Friction and Wear Performance of Boundary-lubricated DLC/DLC Contacts in Synthetic base Oil

Abstract

The use of diamond-like carbon (DLC) coatings in engine components can be one of the potential solutions for automotive industry to improve fuel efficiency by controlling the friction and wear. The tribological behavior of various types of DLC coatings in liquid lubricated systems and their interaction with lubricants are needed for proper usage of these coatings. In this study, the friction and wear performance of four different DLC coatings in synthetic base oil polyalpha-olefin (PAO) were investigated using pin-on-disc tribometer under boundary lubricated condition. One hydrogen-free ta-C DLC, one hydrogenated a-C:H, one silicon doped a-C:H:Si and one chromium doped a-C:H:Cr were deposited on SUJ2 bearing steel pins and discs for this study.
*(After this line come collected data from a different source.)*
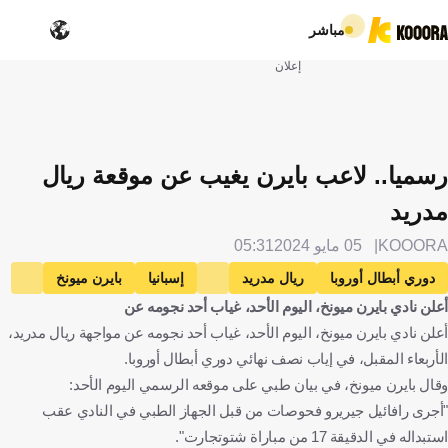
مباشر
إعلان
رسميا.. لاعب بايرن يغيب عن موقعة ريال
مدريد
KOOORA
05 مايو 2024
05:31
دوري أبطال أوروبا
ريال مدريد
إسبانيا
بايرن ميونخ
أعلن نادي بايرن ميونخ، اليوم الأحد، غياب أحد نجومه عن
ألمانيا
رافائيل جوريرو
البرتغال
كرة قدم
أعلن نادي بايرن ميونخ، اليوم الأحد، غياب أحد نجومه عن مواجهة ريال مدريد،
الأربعاء المقبل، في إياب نصف نهائي دوري أبطال أوروبا.
وقال بايرن ميونخ، في بيان طبي على موقعه الرسمي اليوم الأحد:
"أجرى رافائيل جيريرو فحوصات من قبل الجهاز الطبي في النادي عقب
استبداله في الدقيقة 17 من مباراة شتوتجارت".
The structural, mechanical and topographical characterizations of these films were analyzed using Raman spectroscopy, Nano indenter and Atomic Force Microscopy (AFM).The results indicate that structure and doping elements greatly affect the tribological performance of DLC coatings. Ta-C coatings gave the lowest boundary friction, while Si-doped a-C:H:Si showed the highest boundary friction. Hydrogenated a-C:H coating exhibited the highest wear rate, but silicon and chromium incorporation in a-C:H coatings greatly increased the wear resistance. Cr-doped a-C:H:Cr showed the lowest wear rate, followed by Si-doped a-C:H:Si coating.